Young people share nasty messages about others on WhatsApp because everyone else does it as well
Sharing unsolicited photos and digital bullying are a growing issue among young people. Herd mentality plays a big role here, according to PhD student Daniëlle Bleize. Young people easily follow the (cyber) group mentality, even if they don't know that group at all. It helps to make followers of such a group responsible for their own actions.
Is it funny to share a derogatory picture of a classmate in all sorts of WhatsApp groups? If the classmate doesn’t want it, it’s never funny, you might say. But it happens on WhatsApp with great regularity. More well-known are the stories of nude pictures that go viral. Exciting to share, perhaps, but disastrous for the person in the photo.
Friends
PhD student Daniëlle Bleize researched why young people (twelve to fifteen years) still approve of such actions anyways. ‘I thought that they would think it was okay if their friends thought it was okay as well’, she says. ‘But they are just as inclined to go along with the behaviour of peers that they don’t know at all.’ So it makes no difference if they are friends. If a few young people share an intimate photo, others quickly think that they can or should do the same.
Communication scientist Bleize wrote to a number of schools with the request whether they wanted to participate in her research. In the end, she managed to win over 23 educational institutions, from junior high schools to grammar schools. ‘There was an interest because many schools are struggling with this issue,’ she explains.
In one of her experiments, she had young people who did not know each other chat with each other using a communication channel comparable to WhatsApp. However, the ‘conversation partners’ were not real, they were pre-programmed responses from chatbots. If the first three people in a conversation approved of sharing a photo, person number four often went along with it. ‘Whereas, if you asked adolescents in individual conversations if they thought something was often, the answer was often no.’
Bullying
As in real life, young people online tend to follow the group rather than think for themselves. Who the group is exactly makes little difference. This herd behaviour contributes to the fact that digital bullying can get so out of hand. Victims not only see their photos reappearing in places that were never intended, but gossip about students is also spread or they are deliberately excluded from conversations and social groups.
‘This cyber aggression can have far-reaching consequences,’ says Bleize. ‘For someone’s well-being, or for their school performance. Sometimes it leads to psychological problems or, in extreme cases, even to self-harm.’
A difference with old-fashioned bullying in the schoolyard, is that online actions often cannot be undone. An image always remains traceable and the number of people who know about it is many times greater. ‘In the schoolyard, there are often only a few bystanders who have seen something.’
‘Cyber aggression can have far-reaching consequences’
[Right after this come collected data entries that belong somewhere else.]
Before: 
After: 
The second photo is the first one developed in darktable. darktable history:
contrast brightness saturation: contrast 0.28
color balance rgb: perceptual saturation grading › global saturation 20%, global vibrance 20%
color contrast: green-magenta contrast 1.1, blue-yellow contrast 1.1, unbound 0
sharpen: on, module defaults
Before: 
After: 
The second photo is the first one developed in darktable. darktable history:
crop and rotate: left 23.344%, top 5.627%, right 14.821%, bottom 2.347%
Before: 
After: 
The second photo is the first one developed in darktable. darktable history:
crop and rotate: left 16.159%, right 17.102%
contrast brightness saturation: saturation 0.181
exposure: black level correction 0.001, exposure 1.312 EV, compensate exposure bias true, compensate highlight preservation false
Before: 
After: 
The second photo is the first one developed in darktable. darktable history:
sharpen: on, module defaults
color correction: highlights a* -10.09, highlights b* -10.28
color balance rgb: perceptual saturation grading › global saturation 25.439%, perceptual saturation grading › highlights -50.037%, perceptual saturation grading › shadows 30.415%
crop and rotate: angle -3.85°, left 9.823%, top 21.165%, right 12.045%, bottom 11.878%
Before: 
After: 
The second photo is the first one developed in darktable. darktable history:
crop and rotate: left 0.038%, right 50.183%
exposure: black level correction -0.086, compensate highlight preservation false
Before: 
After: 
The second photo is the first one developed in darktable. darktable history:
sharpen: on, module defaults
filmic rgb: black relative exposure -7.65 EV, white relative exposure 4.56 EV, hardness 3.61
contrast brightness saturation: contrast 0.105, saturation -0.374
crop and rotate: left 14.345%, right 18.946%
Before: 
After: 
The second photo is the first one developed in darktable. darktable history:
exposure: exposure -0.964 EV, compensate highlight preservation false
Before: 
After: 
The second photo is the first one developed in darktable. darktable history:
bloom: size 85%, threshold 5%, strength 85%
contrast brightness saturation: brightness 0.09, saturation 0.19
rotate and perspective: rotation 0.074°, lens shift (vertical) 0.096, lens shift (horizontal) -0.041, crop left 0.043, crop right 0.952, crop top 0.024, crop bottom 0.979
But there is hope: Bleize found that adolescents behave differently online when they feel like they have to take responsibility for their actions. For example, when they have to have their WhatsApp conversations read by a teacher or a parent afterwards. ‘Or when they understand that what they are doing can have consequences for the victims or for themselves.’ Many young people do not know that it is illegal to save a nude photo of a classmate.
Bleize recalls a group discussion she had at a school. One of the pupils argued like ‘but then you shouldn’t take a nude picture’ and ‘I wasn’t the one who shared the photo first’. If young people are made aware of their own role, they are much better able to reflect on their social media behaviour. Then they understand that they can stop such a snowball effect by not participating in the forwarding of a gossip or nasty video.
‘Parents and teachers can respond to this. Start the conversation. When your child comes home, you can ask them ‘how was your day at school’ but also ‘how was your day online?’’
Anonymous
It helps if adolescents are encouraged to ask themselves why they do something, Bleize states. Are they looking for sensation? Do they feel a need to belong? ‘Being popular or wanting to become popular can be an important strategy at that age to gain status. Or to make sure that you do not become the victim yourself.’
Communicating behind a smartphone or computer screen can also feel so anonymous and ‘safe’, that young people do not always realise what the effect on the other person could be. In a follow-up study, Daniëlle Bleize would like to investigate how you can positively influence the social media behaviour of young people. ‘Because it also brings so ‘many positive things, such as friendships and forming your identity.’
But first she is going to catch her breath after defending her thesis last Thursday. A photo of her degree is already the centre of attention in her WhatsApp groups.